Set of tasks:
**a.** Rewrite the Amerisave mortgage passage from "After the application" up to and including "gets credit approval.", replacing "credit card number" with "debit card number".
**b.** According to the Amerisave mortgage passage, how soon after application must the front-end disclosures be sent out by law?
**c.** Continue the Amerisave mortgage passage from the point where it stops.
___ Excerpted passage ___
After the application is complete, the company asks for a credit card number. Amerisave gets a pre-approval for $500, which is charged to the account after the customer gets credit approval.

Once the application is completed, Amerisave has all of the information required to begin the paperwork.

"Because they have chosen the product and we know the closing costs of all of those products, we can now create all of the front-end disclosures, which by law have to be sent out within three days of application," Mr. Herpers said. "What we do here is create all of the disclosures in real time, based on the state, product, and credit profile of the customer."

Once those are created, an automated e-mail is sent to the customer that gives them a login and password for a secure section of the Amerisave website where they can download their disclosures in PDF format.

A corporate FedEx number is provided to allow the borrower to send the completed forms back to Amerisave.



An Internal EPN

Because Mr. Markert came from a technology background, it seemed natural to him to use the tools available to him to speed up the process.

"We implemented lots of information systems," he says. "We saw an opportunity to automate a lot of what was being done in mortgage companies."

A lot of that work was being done in parallel at other firms throughout the industry, but since Amerisave had already gone to the trouble to build it's own online product and pricing engine and application, it seemed reasonable to continue the work in the same vein.

The next logical step was to create a vendor management system.

"This was another thing that we saw lacking in the industry," says Mr. Herpers. "The mortgage process is fairly complex. You've got to order title insurance; you have to pull credit reports.

If it's a conforming product, you've got to send information to Desktop Underwriter or Loan Prospector. You have to order appraisals."

But since Amerisave already has all the information from the consumer in digital format, it seemed logical to use that data to order settlement services products.

"We have the information we need to send to an appraisal company. We have the information we need to automatically pull the credit report. We have the information to order the title insurance and the flood certification," he said.

XML requests are made through the company's proprietary vendor management system. The orders are sent as soon as the application is completed. By the time the processors get the job, much of the information has already been returned digitally and made part of the loan file.
___ Records shown ___
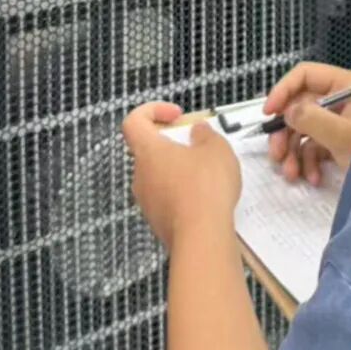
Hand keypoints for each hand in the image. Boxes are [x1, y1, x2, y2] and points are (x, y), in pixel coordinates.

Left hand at [122, 101, 241, 252]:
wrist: (201, 237)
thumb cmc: (205, 189)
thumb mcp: (216, 148)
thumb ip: (206, 135)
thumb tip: (198, 132)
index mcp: (148, 151)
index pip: (133, 122)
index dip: (153, 111)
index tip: (176, 115)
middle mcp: (141, 176)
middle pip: (149, 150)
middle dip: (173, 143)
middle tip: (197, 144)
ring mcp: (147, 201)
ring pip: (159, 175)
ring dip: (179, 169)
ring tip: (207, 172)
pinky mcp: (158, 221)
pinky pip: (167, 197)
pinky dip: (182, 192)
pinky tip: (206, 196)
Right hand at [264, 63, 350, 184]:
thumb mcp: (343, 135)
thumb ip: (312, 119)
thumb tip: (288, 111)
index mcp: (346, 85)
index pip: (305, 75)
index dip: (283, 90)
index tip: (269, 113)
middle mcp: (341, 99)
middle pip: (300, 106)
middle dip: (286, 132)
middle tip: (276, 154)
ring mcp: (340, 122)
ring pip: (303, 130)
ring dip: (293, 152)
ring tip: (291, 174)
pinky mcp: (339, 142)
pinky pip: (314, 147)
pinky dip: (308, 163)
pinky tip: (312, 178)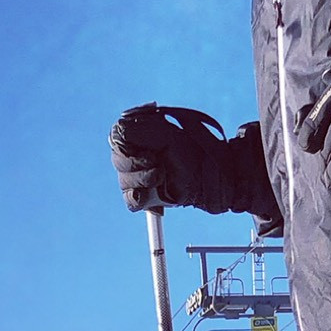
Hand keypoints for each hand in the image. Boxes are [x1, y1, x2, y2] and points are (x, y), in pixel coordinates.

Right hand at [109, 104, 236, 213]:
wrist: (213, 175)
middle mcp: (138, 157)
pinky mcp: (148, 199)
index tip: (147, 145)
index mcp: (140, 137)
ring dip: (142, 178)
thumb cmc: (194, 151)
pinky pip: (131, 202)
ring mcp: (141, 178)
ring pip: (124, 181)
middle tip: (157, 161)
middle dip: (136, 161)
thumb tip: (118, 131)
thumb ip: (138, 128)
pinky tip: (147, 195)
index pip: (117, 137)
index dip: (128, 142)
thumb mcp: (165, 133)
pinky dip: (137, 199)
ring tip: (162, 176)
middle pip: (118, 160)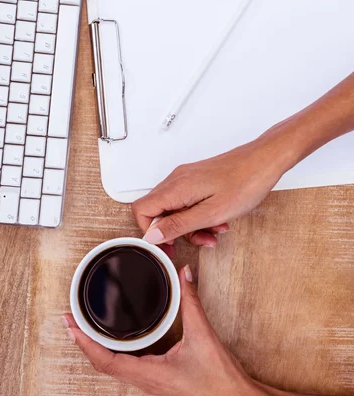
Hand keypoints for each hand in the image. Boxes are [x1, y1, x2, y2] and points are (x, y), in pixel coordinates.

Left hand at [62, 266, 261, 395]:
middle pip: (104, 364)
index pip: (106, 360)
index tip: (70, 325)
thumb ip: (191, 302)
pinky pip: (128, 367)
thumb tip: (183, 275)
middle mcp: (146, 381)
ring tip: (86, 328)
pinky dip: (115, 352)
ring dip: (97, 348)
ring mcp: (151, 383)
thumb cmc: (219, 381)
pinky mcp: (159, 381)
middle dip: (84, 342)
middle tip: (71, 321)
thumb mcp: (202, 336)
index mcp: (150, 374)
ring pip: (115, 367)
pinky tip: (118, 340)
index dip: (84, 342)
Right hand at [133, 132, 291, 246]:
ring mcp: (187, 178)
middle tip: (195, 242)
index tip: (166, 246)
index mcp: (176, 187)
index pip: (142, 210)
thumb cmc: (245, 183)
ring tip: (213, 233)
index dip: (150, 232)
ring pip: (175, 208)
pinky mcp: (197, 179)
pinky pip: (188, 201)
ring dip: (191, 225)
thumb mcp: (211, 213)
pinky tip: (218, 220)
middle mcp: (177, 179)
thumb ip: (178, 225)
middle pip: (158, 211)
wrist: (265, 161)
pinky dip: (199, 215)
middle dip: (176, 232)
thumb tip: (152, 235)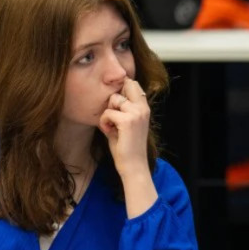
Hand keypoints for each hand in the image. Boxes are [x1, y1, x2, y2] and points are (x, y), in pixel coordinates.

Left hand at [100, 79, 157, 217]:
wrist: (133, 165)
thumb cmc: (126, 147)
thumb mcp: (125, 124)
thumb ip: (121, 109)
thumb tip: (111, 96)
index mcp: (144, 108)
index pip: (132, 84)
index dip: (120, 91)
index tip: (115, 107)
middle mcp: (143, 108)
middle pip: (126, 84)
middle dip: (114, 99)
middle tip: (113, 117)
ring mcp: (137, 113)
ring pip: (113, 99)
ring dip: (107, 113)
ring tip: (111, 127)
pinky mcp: (128, 120)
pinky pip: (107, 113)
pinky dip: (104, 123)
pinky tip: (109, 132)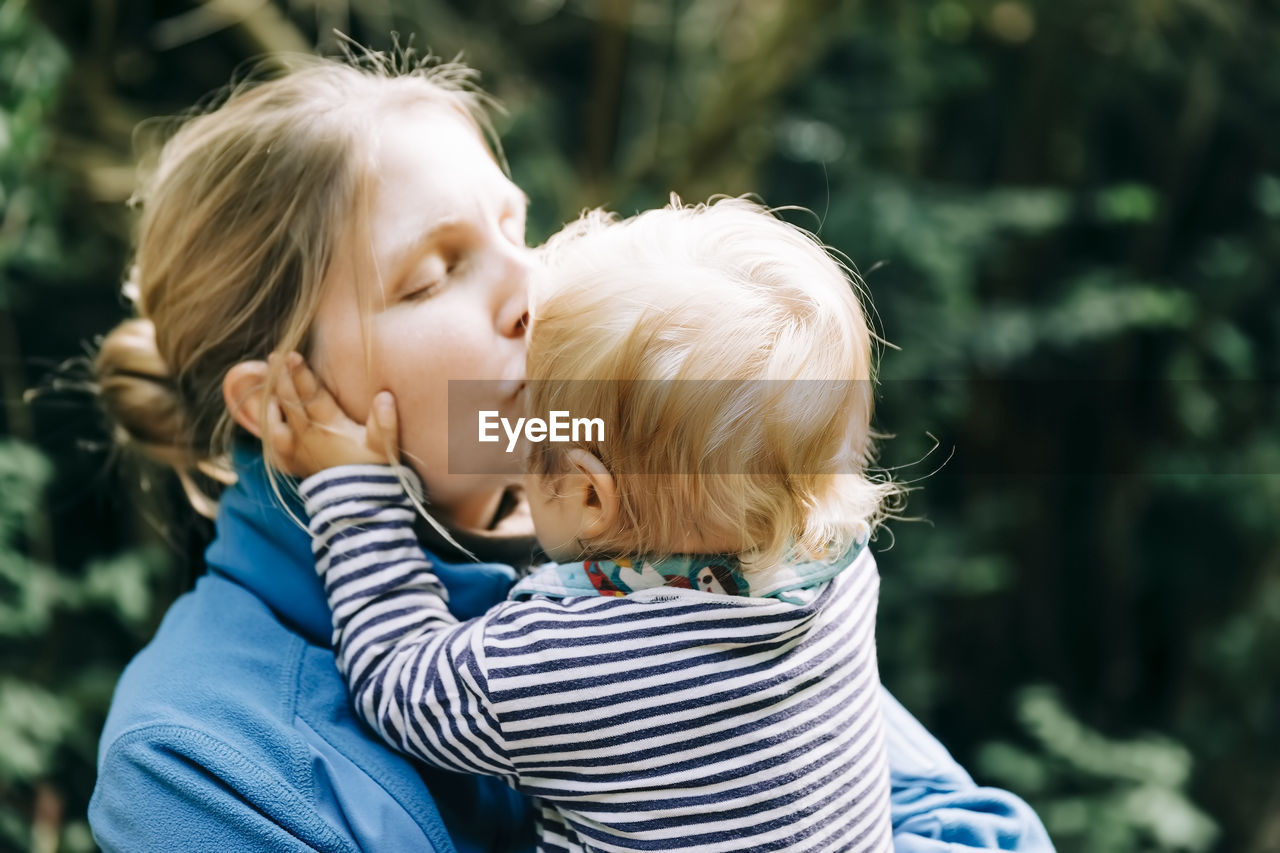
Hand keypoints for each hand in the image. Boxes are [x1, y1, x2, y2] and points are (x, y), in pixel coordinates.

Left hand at [265, 352, 399, 477]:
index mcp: (329, 427)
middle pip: (291, 402)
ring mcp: (297, 452)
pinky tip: (270, 419)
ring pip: (277, 421)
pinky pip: (274, 445)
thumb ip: (385, 422)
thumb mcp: (384, 448)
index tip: (292, 356)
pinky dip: (270, 429)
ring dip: (272, 401)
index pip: (311, 394)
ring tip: (269, 386)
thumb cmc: (373, 472)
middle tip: (276, 357)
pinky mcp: (294, 465)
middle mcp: (308, 437)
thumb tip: (384, 395)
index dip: (301, 374)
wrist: (359, 506)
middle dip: (283, 378)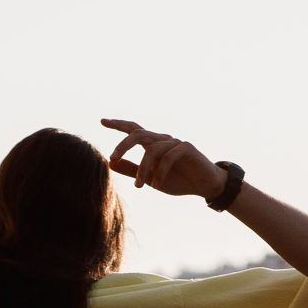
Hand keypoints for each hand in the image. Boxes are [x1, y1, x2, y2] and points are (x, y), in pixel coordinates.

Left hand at [100, 120, 226, 199]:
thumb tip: (111, 164)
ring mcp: (175, 142)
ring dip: (143, 169)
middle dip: (123, 145)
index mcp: (153, 144)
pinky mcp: (186, 148)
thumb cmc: (178, 180)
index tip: (102, 121)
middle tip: (113, 158)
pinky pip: (168, 157)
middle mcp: (162, 140)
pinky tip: (156, 184)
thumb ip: (132, 170)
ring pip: (152, 150)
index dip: (118, 124)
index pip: (133, 130)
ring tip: (140, 186)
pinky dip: (159, 172)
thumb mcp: (151, 178)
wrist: (205, 186)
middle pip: (138, 134)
___
Task responses:
**a.**
After the application is complete, the company asks for a debit card number. Amerisave gets a pre-approval for $500, which is charged to the account after the customer gets credit approval.

**b.** Within three days of application.

**c.**
"From a technology standpoint, especially on the vendor network side, we're rapidly working to become MISMO compliant," says Mr. Gombala. "I'd say three-fourths of all of our work is now compliant."



Looking Ahead

Increasingly, customers are interested in knowing as much as possible about what it will cost to close the loan. Mr. Herpers anticipated that. "They can click a button and see detailed closing cost fees," he says. It's an estimate, of course, because the lender can't control all of the fees involved in the transaction.

To do that, Mr. Markert now knows his firm has to do a good job of reducing costs on the processing and streamlining the ordering of third-party settlement services. Today, the firm's proprietary vendor POS and vendor management systems hand the completed application off to Byte, where processors and closers finish up the work. It's working, but it's not perfect.

The company is currently working on its own, Web-based loan processing system, which it says will replace Byte next year. Advantages to the new system will include the ability to manage remote offices and call centers and a tighter integration with the company's existing systems.

When that's finished, the company will have a pretty well-rounded suite of online lending tools. Will Mr. Markert fall back into his old ways and become a technology provider to the mortgage industry?

"We've thought about that," he says. "As soon as the technology becomes more mature, we'll think about that even more."